A registration statement relating to shares of common stock of Intrepid Potash, Inc. has been declared effective by the Securities and Exchange Commission. This press release shall not constitute an offer to sell or the solicitation of an offer to buy nor shall there be any sale of these securities in any state or jurisdiction in which such offer, solicitation or sale would be unlawful prior to registration or qualification under the securities laws of any such state or jurisdiction.

Intrepid Mining LLC, the parent company of Intrepid Potash, is the largest producer of potash in the U.S. and is dedicated to the production and marketing of potash and langbeinite, another mineral containing potassium. Intrepid Mining owns five active potash production facilities — three in New Mexico and two in Utah.

###

The information set forth in this press release contains certain “forward-looking statements” within the meaning of the Private Securities Litigation Reform Act of 1995 concerning the business, operations and financial condition of Intrepid Potash, Inc. and its subsidiaries and affiliates (“Intrepid”). Words such as “anticipates,” “believes,” “estimates,” “expects,” “forecasts,” “predicts” and variations of such words or expressions are intended to identify forward-looking statements. Although Intrepid believes the expectations reflected in such forward-looking statements are based upon reasonable assumptions, there can be no assurance that its


expectations will be realized. “Forward-looking statements” consist of all non-historical information, including the statements referring to the prospects and future performance of Intrepid.

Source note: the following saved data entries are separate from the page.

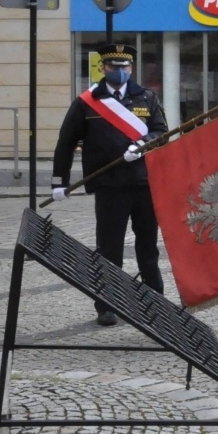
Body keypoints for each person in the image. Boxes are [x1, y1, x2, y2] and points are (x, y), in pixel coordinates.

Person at [50, 43, 168, 326]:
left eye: (126, 66)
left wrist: (142, 144)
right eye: (114, 66)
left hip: (143, 184)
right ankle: (106, 304)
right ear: (102, 67)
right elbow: (66, 142)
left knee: (148, 247)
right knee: (109, 248)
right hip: (109, 186)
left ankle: (156, 301)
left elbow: (162, 132)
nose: (121, 71)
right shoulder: (87, 102)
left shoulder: (146, 97)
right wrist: (59, 181)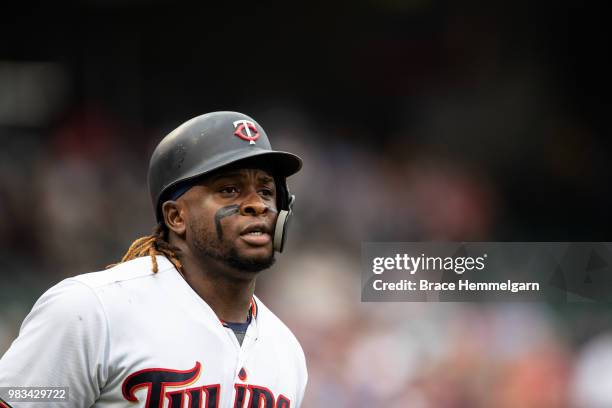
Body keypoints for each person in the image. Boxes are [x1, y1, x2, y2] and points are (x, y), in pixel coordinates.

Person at [0, 111, 307, 408]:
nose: (257, 204)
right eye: (229, 190)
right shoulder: (92, 311)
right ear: (176, 217)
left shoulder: (286, 351)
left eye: (266, 191)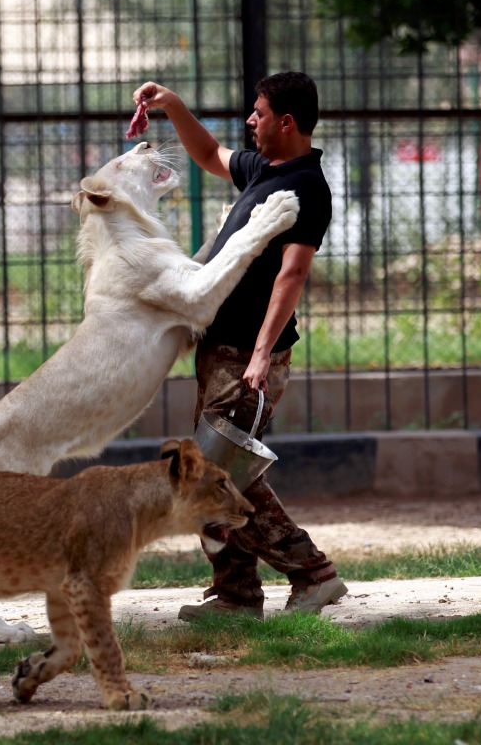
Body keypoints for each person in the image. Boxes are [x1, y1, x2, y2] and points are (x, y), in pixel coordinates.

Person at [132, 72, 348, 618]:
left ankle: (311, 571)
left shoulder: (305, 187)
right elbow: (208, 152)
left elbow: (291, 276)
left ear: (286, 121)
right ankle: (236, 595)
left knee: (214, 476)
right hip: (219, 349)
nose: (250, 121)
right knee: (208, 474)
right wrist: (172, 103)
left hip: (250, 358)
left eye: (258, 113)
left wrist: (258, 354)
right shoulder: (263, 169)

Actual results could differ materially from those projected in Intrepid’s forward-looking statements due to numerous known and unknown risks and uncertainties, including, among other things, the “Risk Factors” described in Intrepid’s filings with the Securities and Exchange Commission. Intrepid does not undertake any obligation to publicly update any forward-looking statement to reflect events or circumstances after the date on which any such statement is made or to reflect the occurrence of unanticipated events.